Die tragische Geschichte der Juden in Lettland

Jüdisches Leben in Lettland

Vor dem Zweiten Weltkrieg lebten in Lettland etwa 86 000 Jüdinnen und Juden. Fast alle wurden im Holocaust ermordet. Daran war auch die lettische Bevölkerung beteiligt.

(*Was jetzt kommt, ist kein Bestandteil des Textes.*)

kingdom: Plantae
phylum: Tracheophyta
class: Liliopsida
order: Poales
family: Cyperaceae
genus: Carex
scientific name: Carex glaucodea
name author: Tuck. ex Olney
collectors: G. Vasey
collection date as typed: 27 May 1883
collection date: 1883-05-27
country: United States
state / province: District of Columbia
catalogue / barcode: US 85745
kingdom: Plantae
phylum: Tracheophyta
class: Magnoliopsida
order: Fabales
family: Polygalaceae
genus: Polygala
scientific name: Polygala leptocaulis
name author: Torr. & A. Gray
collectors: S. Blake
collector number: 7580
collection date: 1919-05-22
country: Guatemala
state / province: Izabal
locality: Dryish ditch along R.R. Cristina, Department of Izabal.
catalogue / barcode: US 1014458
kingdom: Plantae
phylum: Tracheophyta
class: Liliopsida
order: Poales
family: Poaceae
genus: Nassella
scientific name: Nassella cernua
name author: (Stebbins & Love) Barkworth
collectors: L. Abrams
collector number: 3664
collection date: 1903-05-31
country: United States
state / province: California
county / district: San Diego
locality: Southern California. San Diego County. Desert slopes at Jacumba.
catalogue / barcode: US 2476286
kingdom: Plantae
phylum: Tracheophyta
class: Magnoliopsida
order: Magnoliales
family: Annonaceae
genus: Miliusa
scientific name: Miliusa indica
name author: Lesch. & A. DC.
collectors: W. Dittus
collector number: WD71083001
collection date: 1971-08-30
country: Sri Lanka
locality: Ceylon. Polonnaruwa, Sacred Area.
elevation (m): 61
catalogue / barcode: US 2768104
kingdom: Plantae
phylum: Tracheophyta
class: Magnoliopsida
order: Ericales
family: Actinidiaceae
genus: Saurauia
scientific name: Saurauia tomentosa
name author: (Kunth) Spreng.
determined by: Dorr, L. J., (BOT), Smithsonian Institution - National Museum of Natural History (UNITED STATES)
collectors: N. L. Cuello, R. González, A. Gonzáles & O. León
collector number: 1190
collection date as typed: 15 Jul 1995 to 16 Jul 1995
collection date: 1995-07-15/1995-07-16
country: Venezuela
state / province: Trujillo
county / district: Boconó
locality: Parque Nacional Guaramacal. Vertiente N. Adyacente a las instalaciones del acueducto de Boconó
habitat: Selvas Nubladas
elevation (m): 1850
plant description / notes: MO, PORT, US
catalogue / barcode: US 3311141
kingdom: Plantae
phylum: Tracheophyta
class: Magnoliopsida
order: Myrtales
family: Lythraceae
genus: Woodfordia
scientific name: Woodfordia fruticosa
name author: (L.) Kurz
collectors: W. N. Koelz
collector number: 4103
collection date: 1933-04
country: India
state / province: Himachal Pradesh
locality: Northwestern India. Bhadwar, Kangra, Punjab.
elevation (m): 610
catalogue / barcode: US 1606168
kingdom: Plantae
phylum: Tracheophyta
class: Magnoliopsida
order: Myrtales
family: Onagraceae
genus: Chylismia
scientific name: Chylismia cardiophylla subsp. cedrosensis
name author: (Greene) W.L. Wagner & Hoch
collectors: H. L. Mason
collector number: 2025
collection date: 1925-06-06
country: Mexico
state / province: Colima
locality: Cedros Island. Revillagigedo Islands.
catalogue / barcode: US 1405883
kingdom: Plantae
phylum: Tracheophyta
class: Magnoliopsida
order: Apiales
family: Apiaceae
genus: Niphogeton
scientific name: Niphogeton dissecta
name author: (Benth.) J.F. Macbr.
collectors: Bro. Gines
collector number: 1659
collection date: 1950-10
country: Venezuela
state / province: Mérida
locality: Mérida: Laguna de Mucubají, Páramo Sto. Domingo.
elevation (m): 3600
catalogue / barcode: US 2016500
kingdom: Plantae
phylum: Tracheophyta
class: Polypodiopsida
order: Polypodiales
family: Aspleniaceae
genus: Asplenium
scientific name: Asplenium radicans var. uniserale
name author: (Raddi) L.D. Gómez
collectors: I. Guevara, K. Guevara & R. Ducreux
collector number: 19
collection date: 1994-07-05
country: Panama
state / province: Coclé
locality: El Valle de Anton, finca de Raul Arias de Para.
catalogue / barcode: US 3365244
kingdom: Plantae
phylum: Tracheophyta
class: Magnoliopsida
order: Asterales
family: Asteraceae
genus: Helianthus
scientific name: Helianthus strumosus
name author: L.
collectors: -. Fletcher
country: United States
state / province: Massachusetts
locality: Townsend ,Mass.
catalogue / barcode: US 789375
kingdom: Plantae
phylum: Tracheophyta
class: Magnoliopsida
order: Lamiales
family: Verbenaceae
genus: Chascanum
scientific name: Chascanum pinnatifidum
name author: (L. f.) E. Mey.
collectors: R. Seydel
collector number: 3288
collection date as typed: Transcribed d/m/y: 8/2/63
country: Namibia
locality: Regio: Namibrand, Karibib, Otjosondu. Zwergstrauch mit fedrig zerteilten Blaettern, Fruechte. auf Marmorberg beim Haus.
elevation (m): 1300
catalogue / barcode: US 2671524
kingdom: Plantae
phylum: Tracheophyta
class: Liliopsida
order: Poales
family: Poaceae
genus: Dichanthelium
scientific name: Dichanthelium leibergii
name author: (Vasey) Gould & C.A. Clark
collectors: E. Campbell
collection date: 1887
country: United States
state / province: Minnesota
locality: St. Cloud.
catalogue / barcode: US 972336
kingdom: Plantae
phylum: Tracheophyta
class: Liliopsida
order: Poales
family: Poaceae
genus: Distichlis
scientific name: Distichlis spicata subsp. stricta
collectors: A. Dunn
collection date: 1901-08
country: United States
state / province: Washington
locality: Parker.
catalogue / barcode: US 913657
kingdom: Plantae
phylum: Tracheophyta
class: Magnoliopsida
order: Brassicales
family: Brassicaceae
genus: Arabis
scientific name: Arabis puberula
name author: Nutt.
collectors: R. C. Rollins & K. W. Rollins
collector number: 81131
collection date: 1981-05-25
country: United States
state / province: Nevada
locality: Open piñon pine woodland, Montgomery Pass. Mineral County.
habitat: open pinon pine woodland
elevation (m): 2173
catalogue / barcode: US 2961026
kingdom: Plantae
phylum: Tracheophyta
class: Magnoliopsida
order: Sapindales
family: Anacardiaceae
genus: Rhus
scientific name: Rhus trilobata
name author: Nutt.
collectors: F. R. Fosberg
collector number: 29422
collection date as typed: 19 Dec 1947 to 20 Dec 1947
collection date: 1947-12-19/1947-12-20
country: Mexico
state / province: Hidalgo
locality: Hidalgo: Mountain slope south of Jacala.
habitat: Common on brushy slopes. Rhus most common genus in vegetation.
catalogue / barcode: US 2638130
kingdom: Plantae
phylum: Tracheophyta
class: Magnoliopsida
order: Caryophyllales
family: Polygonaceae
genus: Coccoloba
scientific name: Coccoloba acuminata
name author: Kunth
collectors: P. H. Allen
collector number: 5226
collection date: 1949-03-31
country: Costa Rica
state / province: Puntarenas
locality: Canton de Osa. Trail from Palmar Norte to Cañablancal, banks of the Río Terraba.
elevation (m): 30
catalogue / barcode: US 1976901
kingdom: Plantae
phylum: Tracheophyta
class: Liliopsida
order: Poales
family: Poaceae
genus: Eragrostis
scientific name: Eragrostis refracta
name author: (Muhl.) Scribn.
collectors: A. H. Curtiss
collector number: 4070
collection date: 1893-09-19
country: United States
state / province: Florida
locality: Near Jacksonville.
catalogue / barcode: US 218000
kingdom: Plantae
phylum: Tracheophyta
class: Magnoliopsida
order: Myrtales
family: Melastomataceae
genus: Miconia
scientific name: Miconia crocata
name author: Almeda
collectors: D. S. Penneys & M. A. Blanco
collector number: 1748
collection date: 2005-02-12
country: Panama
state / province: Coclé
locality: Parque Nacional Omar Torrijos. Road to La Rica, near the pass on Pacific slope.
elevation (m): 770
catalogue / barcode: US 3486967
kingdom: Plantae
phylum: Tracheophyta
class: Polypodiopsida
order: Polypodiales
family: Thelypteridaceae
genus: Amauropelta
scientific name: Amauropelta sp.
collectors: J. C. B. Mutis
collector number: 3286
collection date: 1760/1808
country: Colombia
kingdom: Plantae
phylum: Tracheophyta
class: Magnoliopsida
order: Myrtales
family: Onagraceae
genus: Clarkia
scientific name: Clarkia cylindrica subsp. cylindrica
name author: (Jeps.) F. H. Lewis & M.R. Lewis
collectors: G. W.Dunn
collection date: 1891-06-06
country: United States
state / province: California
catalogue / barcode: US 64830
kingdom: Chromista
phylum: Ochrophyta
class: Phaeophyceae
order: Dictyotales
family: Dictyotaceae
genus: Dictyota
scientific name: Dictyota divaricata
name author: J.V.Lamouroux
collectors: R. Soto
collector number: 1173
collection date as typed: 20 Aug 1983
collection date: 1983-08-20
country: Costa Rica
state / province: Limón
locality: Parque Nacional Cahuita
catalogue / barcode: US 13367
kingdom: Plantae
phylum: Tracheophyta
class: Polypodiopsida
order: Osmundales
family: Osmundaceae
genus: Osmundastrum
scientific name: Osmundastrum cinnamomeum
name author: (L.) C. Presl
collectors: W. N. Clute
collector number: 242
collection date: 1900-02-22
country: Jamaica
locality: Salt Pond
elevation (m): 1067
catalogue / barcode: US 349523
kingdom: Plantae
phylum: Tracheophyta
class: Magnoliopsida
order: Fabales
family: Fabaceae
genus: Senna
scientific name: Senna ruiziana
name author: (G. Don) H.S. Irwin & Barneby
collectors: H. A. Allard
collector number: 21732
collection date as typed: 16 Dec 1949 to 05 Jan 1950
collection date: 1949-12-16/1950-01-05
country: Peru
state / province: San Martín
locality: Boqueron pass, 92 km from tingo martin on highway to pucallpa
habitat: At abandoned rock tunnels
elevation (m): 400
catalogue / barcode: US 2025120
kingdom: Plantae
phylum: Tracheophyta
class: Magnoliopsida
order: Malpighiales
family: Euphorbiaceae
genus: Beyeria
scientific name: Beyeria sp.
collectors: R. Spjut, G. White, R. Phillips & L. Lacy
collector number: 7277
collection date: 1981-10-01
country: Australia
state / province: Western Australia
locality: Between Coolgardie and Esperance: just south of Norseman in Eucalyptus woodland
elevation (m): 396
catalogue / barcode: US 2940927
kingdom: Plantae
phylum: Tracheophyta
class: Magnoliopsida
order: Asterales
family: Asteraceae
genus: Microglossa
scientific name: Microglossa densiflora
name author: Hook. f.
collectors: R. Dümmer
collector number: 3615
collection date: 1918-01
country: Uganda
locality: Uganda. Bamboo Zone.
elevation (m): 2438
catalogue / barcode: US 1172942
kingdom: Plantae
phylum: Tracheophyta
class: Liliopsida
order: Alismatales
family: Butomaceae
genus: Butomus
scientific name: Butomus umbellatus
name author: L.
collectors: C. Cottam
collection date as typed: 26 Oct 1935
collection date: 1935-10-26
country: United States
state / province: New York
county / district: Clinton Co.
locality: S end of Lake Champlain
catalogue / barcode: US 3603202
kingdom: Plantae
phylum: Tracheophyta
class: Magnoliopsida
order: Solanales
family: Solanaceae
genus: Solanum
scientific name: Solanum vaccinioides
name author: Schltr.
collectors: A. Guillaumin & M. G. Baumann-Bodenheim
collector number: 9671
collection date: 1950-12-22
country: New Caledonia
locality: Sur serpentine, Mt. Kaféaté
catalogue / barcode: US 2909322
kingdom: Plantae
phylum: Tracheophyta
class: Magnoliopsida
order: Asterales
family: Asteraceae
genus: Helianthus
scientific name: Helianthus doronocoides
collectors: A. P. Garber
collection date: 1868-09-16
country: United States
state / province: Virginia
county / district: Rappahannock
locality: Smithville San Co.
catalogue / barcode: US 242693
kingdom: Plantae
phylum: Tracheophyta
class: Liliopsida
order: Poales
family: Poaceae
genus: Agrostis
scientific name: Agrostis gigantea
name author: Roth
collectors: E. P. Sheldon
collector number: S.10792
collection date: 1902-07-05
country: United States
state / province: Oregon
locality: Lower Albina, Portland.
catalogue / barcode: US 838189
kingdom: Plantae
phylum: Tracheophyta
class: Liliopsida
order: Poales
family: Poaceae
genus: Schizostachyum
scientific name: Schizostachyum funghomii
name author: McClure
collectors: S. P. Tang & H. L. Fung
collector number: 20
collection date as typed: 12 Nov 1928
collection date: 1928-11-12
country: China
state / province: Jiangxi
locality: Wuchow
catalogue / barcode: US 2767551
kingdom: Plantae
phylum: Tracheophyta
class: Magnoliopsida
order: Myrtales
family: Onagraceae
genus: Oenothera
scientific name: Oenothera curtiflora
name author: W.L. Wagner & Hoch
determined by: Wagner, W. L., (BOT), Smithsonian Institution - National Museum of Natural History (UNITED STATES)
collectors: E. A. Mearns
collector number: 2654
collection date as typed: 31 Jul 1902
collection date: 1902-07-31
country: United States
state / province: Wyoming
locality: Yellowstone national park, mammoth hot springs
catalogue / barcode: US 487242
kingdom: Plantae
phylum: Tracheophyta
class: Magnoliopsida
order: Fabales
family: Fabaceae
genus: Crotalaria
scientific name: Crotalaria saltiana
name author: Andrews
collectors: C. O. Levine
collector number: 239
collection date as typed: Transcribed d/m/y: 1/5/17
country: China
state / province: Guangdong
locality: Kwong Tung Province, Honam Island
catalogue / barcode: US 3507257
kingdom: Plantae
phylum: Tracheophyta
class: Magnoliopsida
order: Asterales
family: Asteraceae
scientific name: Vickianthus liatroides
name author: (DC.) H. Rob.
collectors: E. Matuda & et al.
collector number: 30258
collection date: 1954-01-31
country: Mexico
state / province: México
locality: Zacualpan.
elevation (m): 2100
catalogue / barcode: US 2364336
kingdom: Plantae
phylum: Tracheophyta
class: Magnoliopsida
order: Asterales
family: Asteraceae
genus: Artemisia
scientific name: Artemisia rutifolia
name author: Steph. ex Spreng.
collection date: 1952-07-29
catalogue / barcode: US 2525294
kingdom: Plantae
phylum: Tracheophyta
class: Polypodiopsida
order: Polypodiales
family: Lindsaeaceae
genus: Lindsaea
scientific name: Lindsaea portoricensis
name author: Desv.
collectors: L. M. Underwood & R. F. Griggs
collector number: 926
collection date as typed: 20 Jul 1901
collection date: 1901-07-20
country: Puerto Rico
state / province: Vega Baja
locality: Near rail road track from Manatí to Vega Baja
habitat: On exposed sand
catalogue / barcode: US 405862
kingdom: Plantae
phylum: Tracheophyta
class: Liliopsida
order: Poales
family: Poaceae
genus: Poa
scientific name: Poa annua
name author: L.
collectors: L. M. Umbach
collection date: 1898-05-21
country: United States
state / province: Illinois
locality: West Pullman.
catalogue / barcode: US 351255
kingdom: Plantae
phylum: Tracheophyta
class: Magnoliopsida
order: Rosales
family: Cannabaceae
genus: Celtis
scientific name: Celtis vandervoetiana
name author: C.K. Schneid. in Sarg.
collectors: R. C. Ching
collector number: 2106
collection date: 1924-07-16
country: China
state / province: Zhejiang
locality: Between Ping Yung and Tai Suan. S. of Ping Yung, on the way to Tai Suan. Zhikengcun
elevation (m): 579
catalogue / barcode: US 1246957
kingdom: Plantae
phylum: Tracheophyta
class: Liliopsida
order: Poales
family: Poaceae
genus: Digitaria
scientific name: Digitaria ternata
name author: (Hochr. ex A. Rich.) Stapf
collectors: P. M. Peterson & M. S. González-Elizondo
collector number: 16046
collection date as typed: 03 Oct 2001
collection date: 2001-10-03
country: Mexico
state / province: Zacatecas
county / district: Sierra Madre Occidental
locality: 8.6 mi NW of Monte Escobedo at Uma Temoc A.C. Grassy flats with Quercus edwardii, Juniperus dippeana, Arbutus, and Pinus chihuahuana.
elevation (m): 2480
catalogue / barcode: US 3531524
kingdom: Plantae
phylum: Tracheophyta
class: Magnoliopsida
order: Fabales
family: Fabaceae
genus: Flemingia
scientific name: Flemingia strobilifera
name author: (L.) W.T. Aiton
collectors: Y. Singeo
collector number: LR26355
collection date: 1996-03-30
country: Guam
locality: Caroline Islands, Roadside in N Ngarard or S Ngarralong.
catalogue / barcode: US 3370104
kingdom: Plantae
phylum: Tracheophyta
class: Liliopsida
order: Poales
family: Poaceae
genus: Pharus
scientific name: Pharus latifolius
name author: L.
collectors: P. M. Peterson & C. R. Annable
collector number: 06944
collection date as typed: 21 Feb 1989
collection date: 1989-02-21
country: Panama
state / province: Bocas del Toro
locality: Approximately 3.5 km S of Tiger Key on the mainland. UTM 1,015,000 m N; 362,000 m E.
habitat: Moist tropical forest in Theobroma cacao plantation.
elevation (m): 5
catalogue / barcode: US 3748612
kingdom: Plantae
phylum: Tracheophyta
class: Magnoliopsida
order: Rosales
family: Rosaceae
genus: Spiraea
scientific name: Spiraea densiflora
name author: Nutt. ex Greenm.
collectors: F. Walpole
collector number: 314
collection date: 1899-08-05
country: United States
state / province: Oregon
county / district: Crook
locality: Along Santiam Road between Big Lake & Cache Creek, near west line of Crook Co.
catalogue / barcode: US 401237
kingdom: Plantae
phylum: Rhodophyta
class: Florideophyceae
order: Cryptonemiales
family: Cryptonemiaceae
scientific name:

Ein Gutteil der Bevölkerung Rigas war dereinst jüdisch, 1920 waren es um die 30 Prozent. In der südöstlich gelegenen Stadt Daugavpils, einem Zentrum jü­dischen Lebens in Lettland, war im Jahr 1913 sogar fast die Hälfte der 113 000 Einwohner jüdisch.

Während des Ersten Weltkriegs gehörte Lettland zum Russischen Reich. In Kriegszeiten kam es zu antisemitischen Pogromen, ein Großteil der jüdischen Bevölkerung floh aus Lettland oder wurde nach Russland deportiert, weil ihnen Illoyalität vorgeworfen wurde. Vor dem Ersten Weltkrieg lebten fast 180 000 Juden in Lettland, danach waren es weniger als halb so viele. Am Ende des Kriegs kämpften zahlreiche Jüdinnen und Juden für die Unabhängigkeit Lettlands, die im Jahr 1918 proklamiert wurde. In der unabhängigen lettischen Republik genossen Juden volle Bürgerrechte – anders als unter dem Zarismus mit seinen vielfältigen Diskriminierungen – und Minderheiten wurde kulturelle Autonomie zugestanden. Doch auch in Lettland wurden antisemitische und faschistische Gruppen gegründet, wie etwa 1933 die Partei Pērkonkrusts (Donnerkreuz).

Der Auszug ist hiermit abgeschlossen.